We are supporting the Mekelle Blind School to ensure these children have their right to access an inclusive education. We will be helping to provide training in Perkins Braillers as well as a more supportive caring environment for the children, some of whom are as young as 5 years old and a long way from home.

In order to provide a quality education for these visually impaired children, SENTigray have started the Talking Textbook Programme.

 

Masho (left) holding up an ATP and Techma Gidey (right) a university graduate now working at Operation Rescue, holding the original braille volumes for Grade 9 Biology (left hand) and Grade 9 Geography (right hand).  Six such textbooks can be uploaded onto the MP3 players. 

 

SENTigray have recorded some 24 textbooks for grades 5 - 8, recruiting over 20 volunteer readers and doing all the editing to prepare the texts for uploading onto the audio players. The 40 students at Mekelle Boarding School for the Blind, who have been trailing the audio textbook players for over 6 weeks, remain very enthusiastic indeed.  

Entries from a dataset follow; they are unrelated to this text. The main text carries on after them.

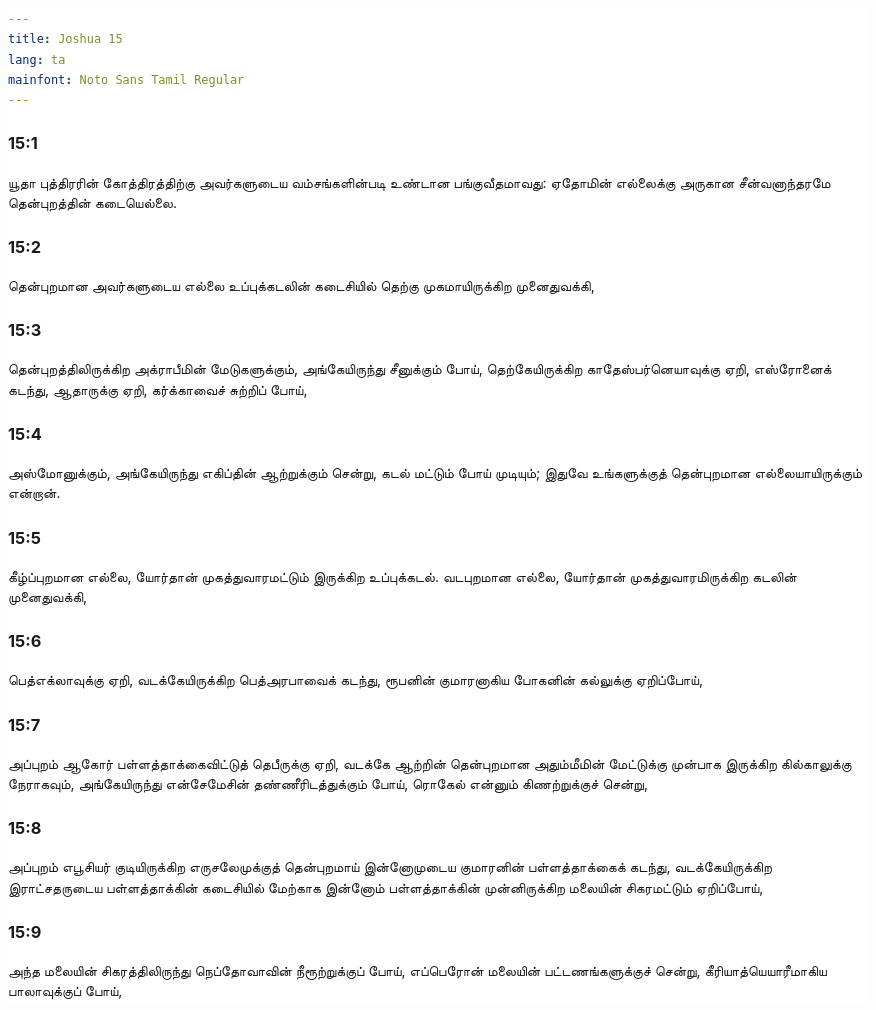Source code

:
 ```yaml
---
title: Joshua 15
lang: ta
mainfont: Noto Sans Tamil Regular
---
```


###  15:1

யூதா புத்திரரின் கோத்திரத்திற்கு அவர்களுடைய வம்சங்களின்படி உண்டான பங்குவீதமாவது: ஏதோமின் எல்லைக்கு அருகான சீன்வனாந்தரமே தென்புறத்தின் கடையெல்லை.

###  15:2

தென்புறமான அவர்களுடைய எல்லை உப்புக்கடலின் கடைசியில் தெற்கு முகமாயிருக்கிற முனைதுவக்கி,

###  15:3

தென்புறத்திலிருக்கிற அக்ராபீமின் மேடுகளுக்கும், அங்கேயிருந்து சீனுக்கும் போய், தெற்கேயிருக்கிற காதேஸ்பர்னெயாவுக்கு ஏறி, எஸ்ரோனைக் கடந்து, ஆதாருக்கு ஏறி, கர்க்காவைச் சுற்றிப் போய்,

###  15:4

அஸ்மோனுக்கும், அங்கேயிருந்து எகிப்தின் ஆற்றுக்கும் சென்று, கடல் மட்டும் போய் முடியும்; இதுவே உங்களுக்குத் தென்புறமான எல்லையாயிருக்கும் என்றான்.

###  15:5

கீழ்ப்புறமான எல்லை, யோர்தான் முகத்துவாரமட்டும் இருக்கிற உப்புக்கடல். வடபுறமான எல்லை, யோர்தான் முகத்துவாரமிருக்கிற கடலின் முனைதுவக்கி,

###  15:6

பெத்எக்லாவுக்கு ஏறி, வடக்கேயிருக்கிற பெத்அரபாவைக் கடந்து, ரூபனின் குமாரனாகிய போகனின் கல்லுக்கு ஏறிப்போய்,

###  15:7

அப்புறம் ஆகோர் பள்ளத்தாக்கைவிட்டுத் தெபீருக்கு ஏறி, வடக்கே ஆற்றின் தென்புறமான அதும்மீமின் மேட்டுக்கு முன்பாக இருக்கிற கில்காலுக்கு நேராகவும், அங்கேயிருந்து என்சேமேசின் தண்ணீரிடத்துக்கும் போய், ரொகேல் என்னும் கிணற்றுக்குச் சென்று,

###  15:8

அப்புறம் எபூசியர் குடியிருக்கிற எருசலேமுக்குத் தென்புறமாய் இன்னோமுடைய குமாரனின் பள்ளத்தாக்கைக் கடந்து, வடக்கேயிருக்கிற இராட்சதருடைய பள்ளத்தாக்கின் கடைசியில் மேற்காக இன்னோம் பள்ளத்தாக்கின் முன்னிருக்கிற மலையின் சிகரமட்டும் ஏறிப்போய்,

###  15:9

அந்த மலையின் சிகரத்திலிருந்து நெப்தோவாவின் நீரூற்றுக்குப் போய், எப்பெரோன் மலையின் பட்டணங்களுக்குச் சென்று, கீரியாத்யெயாரீமாகிய பாலாவுக்குப் போய்,
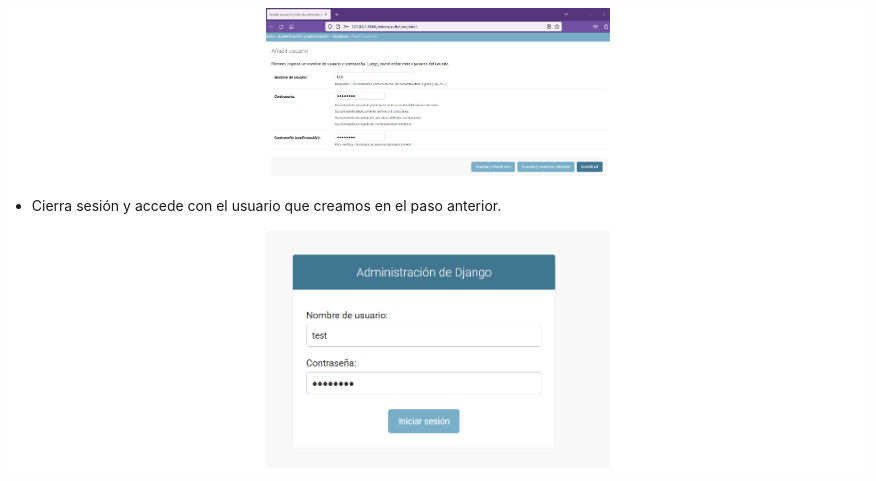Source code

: <p align="center">
<img src="../imagenes/proyecto/user2.png" width="40%" alt="Banner"/>
</p>

* Cierra sesión y accede con el usuario que creamos en el paso anterior.

<p align="center">
<img src="../imagenes/proyecto/user3.png" width="40%" alt="Banner"/>
</p>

The SENTigray team, with the assistance of two special education needs curriculum experts from the Regional Education Bureau, have conducted 21 distribution and training workshops in Mekelle, and in the towns of Adwa, Adegra and three other towns.

246 visually impaired students in grades 5-8 in 59 schools, as well as the blind teachers in these schools, have now received their audio textbook players.  These audio textbook players are absolutely vital to the visually impaired students, even to the point that some schools send students back home to get their audio textbook players if they have not brought it.

Of the 246 players distributed to date, only one broken one has been sent back.  SENTigray has been monitoring the distribution only in Mekelle so far, but feedback has been "very exciting and encouraging," students saying, "audio textbook players restore our eyesight."

 

Mebrhit Alemayehu, a year 7 student living at the Blind School, showing her sighted friends the recording of the textbook.